Hoje CEO do Grupo RETEC, empresa com mais de quatro décadas de atuação em climatização e refrigeração no Centro Oeste, Galletti afirma que a mudança de rota profissional ocorreu ao identificar um setor ainda pouco desenvolvido sob a ótica da gestão. “Percebi que muitas empresas dominavam a parte técnica, mas poucas tratavam climatização como negócio estratégico. Havia espaço para profissionalizar processos, ganhar escala e entregar mais valor ao cliente”, diz.
Antes de ingressar no empreendedorismo, ele acumulou experiência em engenharia de orçamento, gerenciamento de riscos, obras e operações de grande porte. A vivência em ambientes corporativos moldou a forma como passou a enxergar o setor. “Levei para a climatização uma mentalidade orientada por indicadores, previsibilidade e eficiência. Isso muda a relação com prazo, custo, manutenção e resultado”, afirma.
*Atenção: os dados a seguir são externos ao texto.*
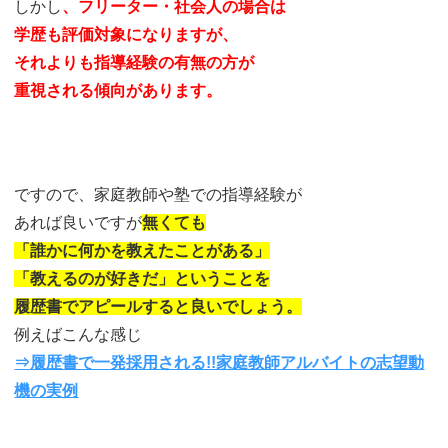
しかし
、フリーター・社会人の場合は
学歴も評価対象になりますが、
それよりも指導経験の有無の方が
重視される傾向があります。
ですので、家庭教師や塾での指導経験が
あれば良いですが
無くても
「誰かに何かを教えたことがある」
「教えるのが好きだ」ということを
履歴書でアピールすると良いでしょう。
例えばこんな感じ
⇒履歴書で一発採用される!!家庭教師アルバイトの志望動
機の実例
Esse movimento ocorre em meio à maior pressão por eficiência nas empresas. Dados da Empresa de Pesquisa Energética indicam que sistemas de climatização podem representar cerca de 47% do consumo de eletricidade em edifícios comerciais e públicos, o que tem ampliado a demanda por soluções mais eficientes e melhor planejadas.
Do técnico ao estratégico
Para o especialista, um dos principais erros históricos do setor foi a forma como o serviço foi posicionado. “O cliente não compra máquina. Ele compra continuidade operacional, conforto térmico, saúde do ambiente e redução de custo. Quando a empresa entende isso, muda completamente a entrega”, afirma.
Sob essa lógica, o Grupo RETEC ampliou suporte para projetos corporativos, hospitalares, comerciais e industriais, combinando apoio de ponta a ponta para instalação, manutenção e modernização de sistemas. A estratégia também inclui soluções com automação e monitoramento para antecipar falhas e melhorar o desempenho energético.
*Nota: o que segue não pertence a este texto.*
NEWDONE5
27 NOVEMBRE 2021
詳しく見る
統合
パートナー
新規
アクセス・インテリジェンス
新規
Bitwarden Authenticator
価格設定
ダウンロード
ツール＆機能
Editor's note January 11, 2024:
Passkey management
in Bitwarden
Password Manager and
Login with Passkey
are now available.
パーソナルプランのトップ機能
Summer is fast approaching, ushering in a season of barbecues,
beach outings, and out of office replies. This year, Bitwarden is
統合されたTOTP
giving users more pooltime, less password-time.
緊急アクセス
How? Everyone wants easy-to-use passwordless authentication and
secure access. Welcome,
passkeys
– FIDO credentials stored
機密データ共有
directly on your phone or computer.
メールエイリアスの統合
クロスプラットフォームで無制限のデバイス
“O ar condicionado deixa de ser despesa quando passa a evitar parada de operação, perda de produtividade e consumo excessivo. Esse raciocínio ainda está amadurecendo no Brasil, mas avançou nos últimos anos”, diz.
Da estrutura corporativa ao risco do empreendedorismo
A transição da carreira executiva para o empreendedorismo também trouxe desafios. Segundo ele, trocar a estrutura corporativa pela rotina empresarial exige rapidez nas decisões e maior tolerância ao risco. “Na empresa própria, não existe zona de conforto. Você precisa liderar pessoas, vender, inovar e resolver problemas ao mesmo tempo”, afirma.
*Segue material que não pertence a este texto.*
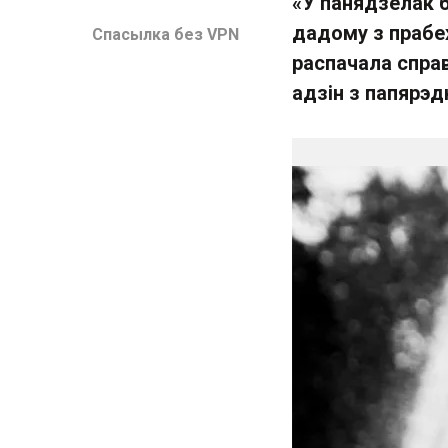
«У панядзелак 
дадому з прабе
Спасылка без VPN
распачала справ
адзін з папярэд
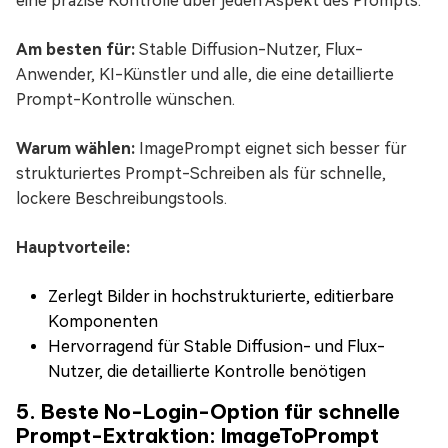
eine präzise Kontrolle über jeden Aspekt des Prompts.
Am besten für:
Stable Diffusion-Nutzer, Flux-
Anwender, KI-Künstler und alle, die eine detaillierte
Prompt-Kontrolle wünschen.
Warum wählen:
ImagePrompt eignet sich besser für
strukturiertes Prompt-Schreiben als für schnelle,
lockere Beschreibungstools.
Hauptvorteile:
Zerlegt Bilder in hochstrukturierte, editierbare
Komponenten
Hervorragend für Stable Diffusion- und Flux-
Nutzer, die detaillierte Kontrolle benötigen
5. Beste No-Login-Option für schnelle
Prompt-Extraktion: ImageToPrompt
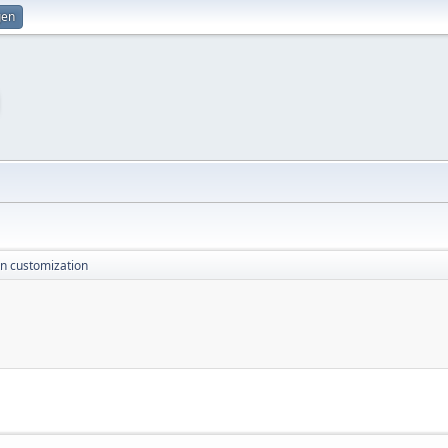
gen
n customization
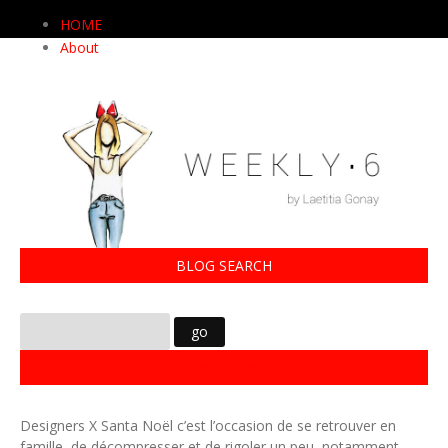
HOME
About
BLOG SEARCH
18122014
Designers X Santa Noël c’est l’occasion de se retrouver en
famille, de décompresser et de rigoler un peu, notamment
Ainda assim, Galletti avalia que o momento é favorável para negócios especializados. “Setores técnicos ganharam protagonismo porque impactam diretamente o resultado financeiro. Quem entrega eficiência real tende a crescer.”
Com o aumento da demanda por eficiência energética e maior atenção ao desempenho operacional das empresas, a climatização deixou de ser tratada apenas como suporte e passou a integrar decisões estratégicas.
De acordo com o engenheiro, essa mudança também explica sua própria trajetória. “Saí do mundo corporativo para empreender em um segmento tradicional, mas que precisava de visão de gestão. O setor evoluiu e abriu espaço para quem consegue conectar técnica com estratégia”, conclui.